# EXTRACT TO READ
..............................

# Is Sekine worth fixing up?



## Cranky Chain Cycles (May 29, 2020)

The owner of this Sekine seems motivated to sell. However, I don’t know if I can overhaul and flip it. If it were a Schwinn I would have bought it weeks ago. I’ve heard good things about them but I don’t know if I can convince buyers that a Canadian-made Japanese early 70s import is worth opening their wallet for, even if it’s stunning. 











Sent from my iPhone using Tapatalk


----------



## GTs58 (May 29, 2020)

Good gawd! Look how low down those down tube shifters are on that huge frame!!!!!! Just that brain fart design alone says forget it to me.


----------



## Cranky Chain Cycles (May 29, 2020)

GTs58 said:


> Good gawd! Look how low down those down tube shifters are on that huge frame!!!!!! Just that brain fart design alone says forget it to me.




Even though I could probably get it for under $50 it doesn’t bode well that I’m trying to talk myself into it. However, I sold a $20 Hercules for $225 so obscurity doesn’t matter too much. 


Sent from my iPhone using Tapatalk


----------



## Allrounderco (May 30, 2020)

I doubt those shifter bosses are brazed on, probably clamp on. Longer shift cables, and you can put it right.

So next thing is how’s the quality? Forged dropouts with adjusters and hangar, or does it have a claw? Decent components? I think in that condition any Japanese framed bike is worthwhile, but if you want to make money, spend your time on quality stuff.


----------



## Allrounderco (May 30, 2020)

Oh, and there’s an extensive thread on Bike Forums titled “bike flipping 101” or something close to that. It’s worth a look if you have the time.


----------



## Cranky Chain Cycles (May 30, 2020)

I decided to pass. Too hard of a sell. 


Sent from my iPad using Tapatalk


----------



## CavemanJoe (May 31, 2020)

$50 or less? Right now there is a bike shortage in New York and other parts of the U.S.  Decent working bikes that are reasonably priced are gone within hours. Great time to thin the herd of poorly fitting frames, and bikes that don't thrill you. Trying to find something cheap and nice, though, isn't easy. Me? That Sekine is my size, and it looks super crazy nice for the price. As said, try longer shifter cables. Use the rear cable on the front, plus one new one for the rear.


----------



## Cranky Chain Cycles (May 31, 2020)

CavemanJoe said:


> $50 or less? Right now there is a bike shortage in New York and other parts of the U.S. Decent working bikes that are reasonably priced are gone within hours. Great time to thin the herd of poorly fitting frames, and bikes that don't thrill you. Trying to find something cheap and nice, though, isn't easy. Me? That Sekine is my size, and it looks super crazy nice for the price. As said, try longer shifter cables. Use the rear cable on the front, plus one new one for the rear.




If it’s gone within hours it’s priced too low. 


Sent from my iPhone using Tapatalk


----------



## dweenk (Jun 15, 2020)

Sekine is good brand and worth a lot more than $50. Like @Blackbomber said, the shifters are banded and moved lower on the down tube.


----------



## Cranky Chain Cycles (Jun 15, 2020)

Someone else bought it a few weeks ago. Thanks though. 


Sent from my iPhone using Tapatalk


----------

..............................

# TASK INPUT
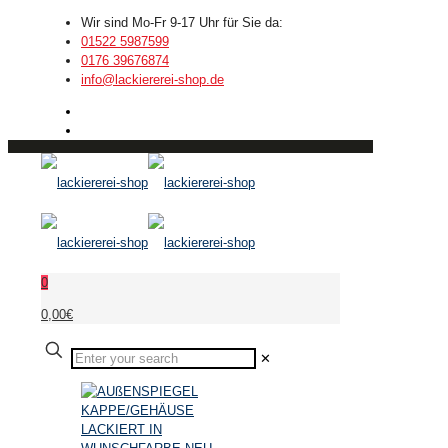
Wir sind Mo-Fr 9-17 Uhr für Sie da:
01522 5987599
0176 39676874
info@lackiererei-shop.de
0
0,00€
✕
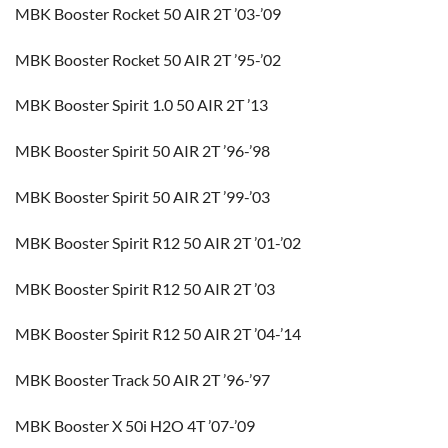
MBK Booster Rocket 50 AIR 2T ’03-’09
MBK Booster Rocket 50 AIR 2T ’95-’02
MBK Booster Spirit 1.0 50 AIR 2T ’13
MBK Booster Spirit 50 AIR 2T ’96-’98
MBK Booster Spirit 50 AIR 2T ’99-’03
MBK Booster Spirit R12 50 AIR 2T ’01-’02
MBK Booster Spirit R12 50 AIR 2T ’03
MBK Booster Spirit R12 50 AIR 2T ’04-’14
MBK Booster Track 50 AIR 2T ’96-’97
MBK Booster X 50i H2O 4T ’07-’09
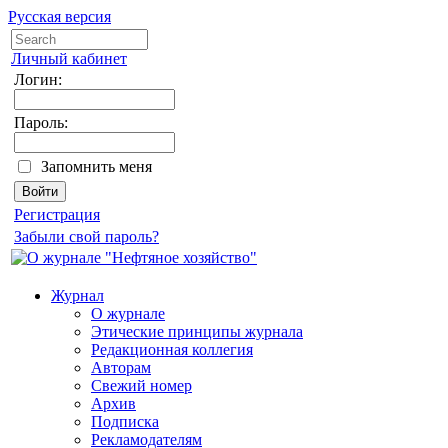
Русская версия
Личный кабинет
Логин:
Пароль:
Запомнить меня
Регистрация
Забыли свой пароль?
Журнал
О журнале
Этические принципы журнала
Редакционная коллегия
Авторам
Свежий номер
Архив
Подписка
Рекламодателям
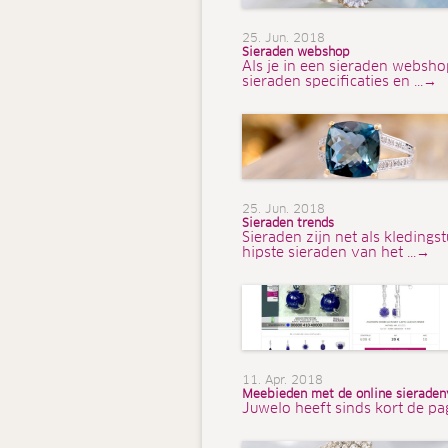
25. Jun. 2018
Sieraden webshop
Als je in een sieraden webshop
sieraden specificaties en ...→
25. Jun. 2018
Sieraden trends
Sieraden zijn net als kleding
hipste sieraden van het ...→
11. Apr. 2018
Meebieden met de online sieraden
Juwelo heeft sinds kort de pa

..............................

# CHECK YOUR UNDERSTANDING
1) Answer these about the forum thread on the Sekine bike:
(a) What did Cranky Chain Cycles sell a $20 Hercules for?
(b) Where does CavemanJoe say there is a bike shortage?
(c) According to the June 15 post by Cranky Chain Cycles, what happened to the Sekine?
2) Quote the rows, starting at the line that contains "Русская версия" and continuing to the end of the rows. Leave out the pictures.
The forum thread and the rows have nothing to do with each other.

# EXPECTED OUTPUTS
1)
(a) $225
(b) In New York and other parts of the U.S.
(c) Someone else bought it a few weeks earlier.

2)
Русская версия
Личный кабинет
Логин:
Пароль:
Запомнить меня
Регистрация
Забыли свой пароль?
Журнал
О журнале
Этические принципы журнала
Редакционная коллегия
Авторам
Свежий номер
Архив
Подписка
Рекламодателям
25. Jun. 2018
Sieraden webshop
Als je in een sieraden webshop
sieraden specificaties en ...→
25. Jun. 2018
Sieraden trends
Sieraden zijn net als kleding
hipste sieraden van het ...→
11. Apr. 2018
Meebieden met de online sieraden
Juwelo heeft sinds kort de pa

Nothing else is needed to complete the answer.